_Given text_
::::::::

Joining ACAG Annual Estimates of PM2.5 with Social Determinants of Health (SDOH) data
Link to code
Authors/Creators/Team Members: Zoé Haskell-Craig and Priyanka deSouza
Specific purpose of code: This code aggregates gridded annual average PM2.5 concentration estimates produced by the Atmospheric Composition Analysis Group (ACAG) to the census tract level, producing a variable containing the average PM2.5 exposure for each tract. This is then combined with socioeconomic and demographic data available at the tract level from the social determinants of health (SDOH) database produced by the Agency for Healthcare Research and Quality (AHRQ).
General Application: This code takes advantage of the `tigris` package to aggregate high resolution (fine spatial scale) modelled estimates of PM2.5 pollution to the administrative boundaries at which demographic and SDOH data are available. As an example, here we demonstrate computing the annual average PM2.5 concentrations in 2020 for census tracts and combining this with SDOH data on race/ethnicity and income. With minor changes, this code can be used for other years and temporal resolutions (i.e. monthly estimates of PM2.5) and for other administrative units (ZCTAs, blockgroups, counties, etc).
How does or could this code allow researchers to assess research questions related to aging or life course?: While the dataset output from this code does not contain variables on age, the raw SDOH dataset contains census information on age which could be included with minor edits to the code. Also, the aggregation of PM2.5 exposure to the census tract (or other administrative units) allows researchers to combine this exposure with other information available from the census, such as income by age breakdowns.

::::::::

_What to do_
A) For each statement below, say yes or no according to the PM2.5 code description, and quote the words that decide it.
(i) The code aggregates gridded PM2.5 estimates to the census tract level.
(ii) The dataset the code outputs includes variables on age.
(iii) The worked example computes annual average PM2.5 concentrations for 2020.
B) Answer from the PM2.5 code description:
(i) Which package does the code use to aggregate the modelled PM2.5 estimates?
(ii) Which agency produced the social determinants of health database?
(iii) Which two kinds of SDOH data does the example combine with PM2.5?
C) Reproduce everything in the PM2.5 code description from "How does or" down to "by age breakdowns.".

_Given information_
::::::::

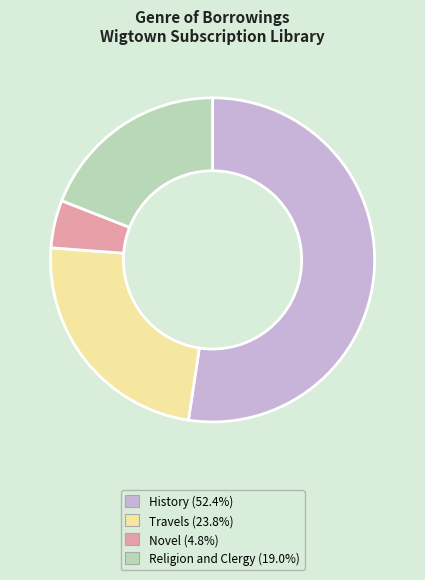

What is the largest slice in the pie chart?

History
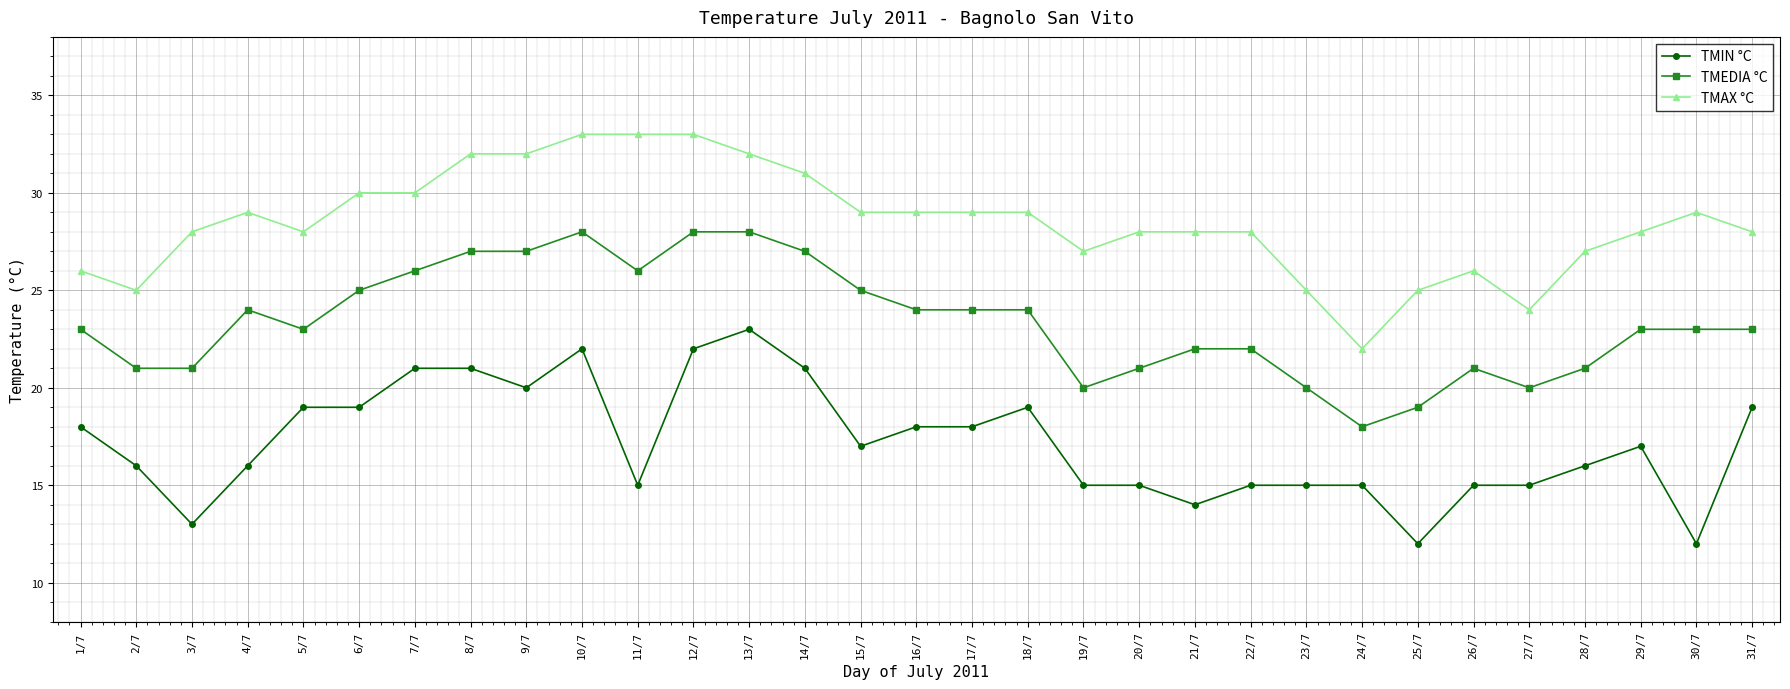

Read the TMAX °C value at 14/7.

31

::::::::

_Task results_
A)
(i) Yes: "to the census tract level, producing a variable containing the average PM2.5 exposure for each tract"
(ii) No: "the dataset output from this code does not contain variables on age"
(iii) Yes: "computing the annual average PM2.5 concentrations in 2020 for census tracts"

B)
(i) The `tigris` package
(ii) The Agency for Healthcare Research and Quality (AHRQ)
(iii) Race/ethnicity and income

C)
How does or could this code allow researchers to assess research questions related to aging or life course?: While the dataset output from this code does not contain variables on age, the raw SDOH dataset contains census information on age which could be included with minor edits to the code. Also, the aggregation of PM2.5 exposure to the census tract (or other administrative units) allows researchers to combine this exposure with other information available from the census, such as income by age breakdowns.